Yes, it would be key for manufacturers to take the initiative with SKU rat, as it would be for them to be more preemptive about shoppers and retail in general. In order to prove ideas, whether it’s about how to display and merchandise items or whether or not an item should even be there, it’s optimal to go into the retailers office with primary research–but then, even more importantly, to give honest feedback from that research–what to eliminate, what to feature, how to display it, how not to–no matter how painful.

The writing is on the wall though: eventually, manufacturers will have to go direct to the consumer, online, or physical. The more that happens, the more interesting retail’s going to get!

Carol Spieckerman
Guest
10 years 6 months ago

I see little risk in self-rationalization which we’ve been suggesting to our supplier clients for quite some time. If suppliers don’t self-rationalize based on their intimate knowledge of their own business, then retailers will do it for them based on [whatever].

The brand overhaul that P&G recently executed with Pantene is a great example. Self-rationalization was part of the story; however, P&G went on to transform Pantene’s brand architecture from product promise, to packaging, to in-store merchandising.

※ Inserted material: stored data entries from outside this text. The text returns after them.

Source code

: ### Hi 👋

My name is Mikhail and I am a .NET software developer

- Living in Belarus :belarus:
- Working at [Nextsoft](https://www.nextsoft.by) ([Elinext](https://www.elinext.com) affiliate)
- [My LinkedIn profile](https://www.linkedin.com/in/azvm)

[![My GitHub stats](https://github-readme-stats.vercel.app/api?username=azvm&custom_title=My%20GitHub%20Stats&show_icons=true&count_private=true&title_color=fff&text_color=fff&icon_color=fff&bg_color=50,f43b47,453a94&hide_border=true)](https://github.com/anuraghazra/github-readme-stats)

Also, rationalization is still discussed as a manufacturer/supplier dynamic when in fact retailers have begun to struggle with it internally as they take their own brand building to the next level. Once private brands are up and running, the brand teams are increasingly put in the position of “selling” laggard items that they believe are critical to the overall brand story to productivity-driven merchant teams. The brand teams got buy-in for the launch vision; however, maintaining the integrity of the initial brand vision isn’t a given once sales start rolling in (or not)!